▶ Prompt:
When the line containing "staining of cervical" appears in the entries below, begin printing there and stop after the line containing "cells exhibit medium"; print each of those lines exactly and no other line.

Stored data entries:
◇ ◇ ◇
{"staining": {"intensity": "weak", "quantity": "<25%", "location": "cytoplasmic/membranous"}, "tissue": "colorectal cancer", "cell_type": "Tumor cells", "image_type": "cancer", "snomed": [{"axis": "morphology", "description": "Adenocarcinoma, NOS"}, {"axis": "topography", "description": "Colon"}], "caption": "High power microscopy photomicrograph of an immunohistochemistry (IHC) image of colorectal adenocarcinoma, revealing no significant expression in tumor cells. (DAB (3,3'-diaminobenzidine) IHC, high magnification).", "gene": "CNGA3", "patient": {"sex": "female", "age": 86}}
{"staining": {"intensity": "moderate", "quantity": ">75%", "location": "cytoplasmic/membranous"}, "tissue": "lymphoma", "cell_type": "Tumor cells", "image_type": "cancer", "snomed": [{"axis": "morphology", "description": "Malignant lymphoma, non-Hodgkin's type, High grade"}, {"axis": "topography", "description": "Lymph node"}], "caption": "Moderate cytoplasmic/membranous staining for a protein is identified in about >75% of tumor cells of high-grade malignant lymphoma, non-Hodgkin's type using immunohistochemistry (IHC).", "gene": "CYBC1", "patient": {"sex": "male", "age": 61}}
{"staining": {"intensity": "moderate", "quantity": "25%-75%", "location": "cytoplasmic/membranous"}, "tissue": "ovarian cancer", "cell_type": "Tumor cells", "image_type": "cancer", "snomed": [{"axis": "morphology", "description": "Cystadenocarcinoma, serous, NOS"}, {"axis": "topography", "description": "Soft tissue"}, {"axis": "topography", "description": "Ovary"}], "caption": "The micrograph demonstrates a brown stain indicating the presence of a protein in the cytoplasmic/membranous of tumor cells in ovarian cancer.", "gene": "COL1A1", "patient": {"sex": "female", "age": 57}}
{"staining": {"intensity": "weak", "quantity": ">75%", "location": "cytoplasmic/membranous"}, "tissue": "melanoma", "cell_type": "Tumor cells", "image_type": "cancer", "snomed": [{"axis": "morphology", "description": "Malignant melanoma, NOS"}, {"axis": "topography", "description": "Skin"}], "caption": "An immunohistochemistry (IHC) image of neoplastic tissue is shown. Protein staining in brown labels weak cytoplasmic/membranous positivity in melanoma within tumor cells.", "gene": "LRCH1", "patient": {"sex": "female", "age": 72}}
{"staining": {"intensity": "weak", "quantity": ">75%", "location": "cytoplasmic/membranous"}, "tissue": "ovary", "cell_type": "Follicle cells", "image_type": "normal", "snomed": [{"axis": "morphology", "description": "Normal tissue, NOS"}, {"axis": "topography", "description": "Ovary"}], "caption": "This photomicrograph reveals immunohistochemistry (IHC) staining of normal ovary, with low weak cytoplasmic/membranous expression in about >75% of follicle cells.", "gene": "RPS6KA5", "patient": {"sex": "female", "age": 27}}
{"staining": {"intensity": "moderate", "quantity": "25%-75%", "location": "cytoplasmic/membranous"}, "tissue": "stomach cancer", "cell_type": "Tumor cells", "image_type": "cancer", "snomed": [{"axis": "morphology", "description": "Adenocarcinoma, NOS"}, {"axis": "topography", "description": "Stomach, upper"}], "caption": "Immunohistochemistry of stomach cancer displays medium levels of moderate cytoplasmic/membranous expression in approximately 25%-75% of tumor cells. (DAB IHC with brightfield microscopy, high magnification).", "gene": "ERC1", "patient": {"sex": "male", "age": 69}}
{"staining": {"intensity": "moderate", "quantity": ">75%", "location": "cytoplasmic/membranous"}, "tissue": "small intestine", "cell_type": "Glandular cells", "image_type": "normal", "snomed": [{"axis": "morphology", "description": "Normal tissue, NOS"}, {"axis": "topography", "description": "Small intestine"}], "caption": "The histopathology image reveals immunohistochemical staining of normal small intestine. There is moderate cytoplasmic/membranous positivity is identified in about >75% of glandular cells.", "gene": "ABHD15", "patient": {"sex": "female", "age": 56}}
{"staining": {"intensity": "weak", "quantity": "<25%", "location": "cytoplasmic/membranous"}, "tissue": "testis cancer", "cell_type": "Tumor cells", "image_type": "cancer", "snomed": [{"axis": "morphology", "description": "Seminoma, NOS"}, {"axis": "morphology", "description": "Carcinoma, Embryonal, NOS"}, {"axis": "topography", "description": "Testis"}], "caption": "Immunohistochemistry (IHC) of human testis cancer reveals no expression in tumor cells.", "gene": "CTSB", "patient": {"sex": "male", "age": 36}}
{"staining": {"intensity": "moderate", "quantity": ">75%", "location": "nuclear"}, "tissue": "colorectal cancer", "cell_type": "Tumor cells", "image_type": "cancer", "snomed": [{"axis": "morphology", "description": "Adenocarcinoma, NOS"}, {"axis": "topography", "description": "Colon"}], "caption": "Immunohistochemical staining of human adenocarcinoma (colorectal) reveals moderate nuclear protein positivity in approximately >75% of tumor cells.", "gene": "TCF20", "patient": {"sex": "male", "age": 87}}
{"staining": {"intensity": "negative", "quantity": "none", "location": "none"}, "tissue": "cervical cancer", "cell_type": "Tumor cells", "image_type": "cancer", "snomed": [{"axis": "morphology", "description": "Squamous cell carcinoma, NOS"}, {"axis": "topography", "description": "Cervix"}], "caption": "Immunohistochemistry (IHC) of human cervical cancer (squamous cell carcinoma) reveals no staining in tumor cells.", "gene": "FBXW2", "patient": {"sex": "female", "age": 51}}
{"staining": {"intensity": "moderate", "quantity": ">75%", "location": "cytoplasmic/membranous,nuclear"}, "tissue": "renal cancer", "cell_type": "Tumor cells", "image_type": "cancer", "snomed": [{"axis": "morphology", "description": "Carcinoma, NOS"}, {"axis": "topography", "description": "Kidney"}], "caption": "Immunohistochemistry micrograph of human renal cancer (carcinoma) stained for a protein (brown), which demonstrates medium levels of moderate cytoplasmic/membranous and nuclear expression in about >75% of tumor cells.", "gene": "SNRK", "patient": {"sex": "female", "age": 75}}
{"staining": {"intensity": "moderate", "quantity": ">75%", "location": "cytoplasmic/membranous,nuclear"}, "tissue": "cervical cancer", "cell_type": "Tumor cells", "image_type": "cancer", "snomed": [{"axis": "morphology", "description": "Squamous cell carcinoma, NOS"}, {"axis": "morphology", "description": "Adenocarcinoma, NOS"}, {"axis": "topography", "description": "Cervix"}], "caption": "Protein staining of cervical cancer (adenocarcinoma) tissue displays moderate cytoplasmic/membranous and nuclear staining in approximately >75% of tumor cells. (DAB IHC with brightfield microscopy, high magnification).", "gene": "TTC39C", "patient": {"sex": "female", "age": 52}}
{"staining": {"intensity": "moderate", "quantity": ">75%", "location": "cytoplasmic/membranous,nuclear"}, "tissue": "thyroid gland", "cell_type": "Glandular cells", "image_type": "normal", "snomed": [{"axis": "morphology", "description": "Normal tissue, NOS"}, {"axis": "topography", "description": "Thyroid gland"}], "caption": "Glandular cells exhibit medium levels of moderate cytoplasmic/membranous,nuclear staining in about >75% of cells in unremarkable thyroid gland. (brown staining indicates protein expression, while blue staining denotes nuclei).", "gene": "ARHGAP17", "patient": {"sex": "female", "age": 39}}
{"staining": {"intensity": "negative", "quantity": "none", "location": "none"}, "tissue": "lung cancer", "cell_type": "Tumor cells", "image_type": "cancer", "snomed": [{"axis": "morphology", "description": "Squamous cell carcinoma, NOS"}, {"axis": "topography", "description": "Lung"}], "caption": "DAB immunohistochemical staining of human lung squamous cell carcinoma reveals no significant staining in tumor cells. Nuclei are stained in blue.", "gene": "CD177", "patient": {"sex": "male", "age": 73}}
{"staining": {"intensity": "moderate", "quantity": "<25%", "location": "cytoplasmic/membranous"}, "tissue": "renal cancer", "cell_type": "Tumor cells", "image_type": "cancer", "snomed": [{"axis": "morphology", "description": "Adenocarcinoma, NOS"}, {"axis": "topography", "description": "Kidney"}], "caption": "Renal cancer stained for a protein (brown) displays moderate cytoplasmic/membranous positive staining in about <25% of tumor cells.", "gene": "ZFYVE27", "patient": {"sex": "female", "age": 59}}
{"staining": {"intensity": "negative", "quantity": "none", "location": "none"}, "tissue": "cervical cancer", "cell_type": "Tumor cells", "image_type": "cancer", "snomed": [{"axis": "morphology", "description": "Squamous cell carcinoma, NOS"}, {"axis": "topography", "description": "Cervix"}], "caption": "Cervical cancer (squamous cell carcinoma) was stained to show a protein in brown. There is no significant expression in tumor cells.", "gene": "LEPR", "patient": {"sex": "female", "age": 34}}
◇ ◇ ◇
▶ Answer section:
{"staining": {"intensity": "moderate", "quantity": ">75%", "location": "cytoplasmic/membranous,nuclear"}, "tissue": "cervical cancer", "cell_type": "Tumor cells", "image_type": "cancer", "snomed": [{"axis": "morphology", "description": "Squamous cell carcinoma, NOS"}, {"axis": "morphology", "description": "Adenocarcinoma, NOS"}, {"axis": "topography", "description": "Cervix"}], "caption": "Protein staining of cervical cancer (adenocarcinoma) tissue displays moderate cytoplasmic/membranous and nuclear staining in approximately >75% of tumor cells. (DAB IHC with brightfield microscopy, high magnification).", "gene": "TTC39C", "patient": {"sex": "female", "age": 52}}
{"staining": {"intensity": "moderate", "quantity": ">75%", "location": "cytoplasmic/membranous,nuclear"}, "tissue": "thyroid gland", "cell_type": "Glandular cells", "image_type": "normal", "snomed": [{"axis": "morphology", "description": "Normal tissue, NOS"}, {"axis": "topography", "description": "Thyroid gland"}], "caption": "Glandular cells exhibit medium levels of moderate cytoplasmic/membranous,nuclear staining in about >75% of cells in unremarkable thyroid gland. (brown staining indicates protein expression, while blue staining denotes nuclei).", "gene": "ARHGAP17", "patient": {"sex": "female", "age": 39}}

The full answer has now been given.